Without the corona crisis, I would probably have had fundraising events for “artivists“. “Artivists“ is an organization I founded to use art as a means of protesting to draw people outside of the climate movement into the climate movement.

Anna Conradie

Anna Conradie, 18, advises big corps in South Africa on how they can work environmentally friendly Foto: privat

Since we could not do that, I set up some meetings for a youth think tank I founded. We work with a bunch of high polluters here in South Africa on how they can make their companies more environmentally friendly. How it works is, that I contact big corporates, tell them that we want to work with them and not destruct them or anything, until we finally meet. It took me nearly a year to get a meeting with one big company we now work with.

So that is how I started to get involved in the climate movement last year in May. I started joining strikes and organized a national school climate strike. We were planning to do another one this year, but because of Corona that plan shifted. It is very difficult to make people understand here that this is a very big issue, it is something that we need to act on rapidly.

I think where you come from defines how you see issues and how you understand them. Here in South Africa, we have the richest square mile next to the poorest. So, I think the youth in Africa sees climate issues a lot different from European activists, we call them “the West“. African activists feel very strongly about social justice because poverty and injustice are on every corner of our hometowns.

In terms of the climate crisis though, our biggest worry is drought! Last year, two regions were declared by the UN as “national disaster zones“. They did not have water for four months! We should have enough water but because of the lack of infrastructure, it causes us to lose about 40 per cent of the water that should go to homes. So, our biggest concern is the fact that drought will affect all of our subsistence farmers. If we do not act rapidly, it will impact all of our rural areas, people will lose all their livelihoods.

Stored data entries:
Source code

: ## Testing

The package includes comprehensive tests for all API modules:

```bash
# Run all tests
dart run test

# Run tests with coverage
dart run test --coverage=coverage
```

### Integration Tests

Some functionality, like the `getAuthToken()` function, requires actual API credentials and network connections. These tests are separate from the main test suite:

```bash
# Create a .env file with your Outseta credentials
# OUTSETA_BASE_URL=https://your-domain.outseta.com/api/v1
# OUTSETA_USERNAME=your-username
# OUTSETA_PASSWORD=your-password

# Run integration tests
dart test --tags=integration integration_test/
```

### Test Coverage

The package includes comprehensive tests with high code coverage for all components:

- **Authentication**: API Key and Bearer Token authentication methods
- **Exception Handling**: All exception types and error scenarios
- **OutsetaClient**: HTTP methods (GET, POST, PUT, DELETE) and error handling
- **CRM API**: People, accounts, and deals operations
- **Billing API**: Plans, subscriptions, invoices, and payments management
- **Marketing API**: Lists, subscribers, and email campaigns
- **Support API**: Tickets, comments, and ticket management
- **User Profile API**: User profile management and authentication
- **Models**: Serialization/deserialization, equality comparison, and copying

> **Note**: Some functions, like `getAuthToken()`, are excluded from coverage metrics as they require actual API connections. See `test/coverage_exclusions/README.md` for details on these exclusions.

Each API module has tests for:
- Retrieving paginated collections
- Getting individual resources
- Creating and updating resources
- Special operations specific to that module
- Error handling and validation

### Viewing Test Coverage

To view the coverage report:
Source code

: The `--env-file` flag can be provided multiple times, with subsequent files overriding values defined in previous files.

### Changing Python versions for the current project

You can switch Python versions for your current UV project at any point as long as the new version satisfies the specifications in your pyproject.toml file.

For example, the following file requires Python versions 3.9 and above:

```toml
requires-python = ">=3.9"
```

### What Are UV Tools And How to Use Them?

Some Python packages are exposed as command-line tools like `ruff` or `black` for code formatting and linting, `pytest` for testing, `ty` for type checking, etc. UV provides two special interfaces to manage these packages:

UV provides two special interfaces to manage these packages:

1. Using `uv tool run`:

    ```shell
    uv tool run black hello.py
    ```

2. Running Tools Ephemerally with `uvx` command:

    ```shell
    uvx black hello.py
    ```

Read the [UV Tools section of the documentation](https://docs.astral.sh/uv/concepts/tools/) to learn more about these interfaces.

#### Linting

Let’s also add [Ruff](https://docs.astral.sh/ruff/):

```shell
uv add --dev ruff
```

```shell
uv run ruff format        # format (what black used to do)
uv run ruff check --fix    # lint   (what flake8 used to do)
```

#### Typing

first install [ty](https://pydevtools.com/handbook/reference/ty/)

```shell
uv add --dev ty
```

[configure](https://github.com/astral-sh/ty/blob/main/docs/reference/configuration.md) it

Task set:
1. From the climate activism account, extract the part that opens with the words containing "Since we could" and closes with "act on rapidly.".
2. According to the climate activism account, what share of the water that should go to homes is lost because of the lack of infrastructure?

Task solutions:
1.
Since we could not do that, I set up some meetings for a youth think tank I founded. We work with a bunch of high polluters here in South Africa on how they can make their companies more environmentally friendly. How it works is, that I contact big corporates, tell them that we want to work with them and not destruct them or anything, until we finally meet. It took me nearly a year to get a meeting with one big company we now work with.

So that is how I started to get involved in the climate movement last year in May. I started joining strikes and organized a national school climate strike. We were planning to do another one this year, but because of Corona that plan shifted. It is very difficult to make people understand here that this is a very big issue, it is something that we need to act on rapidly.

2. About 40 percent.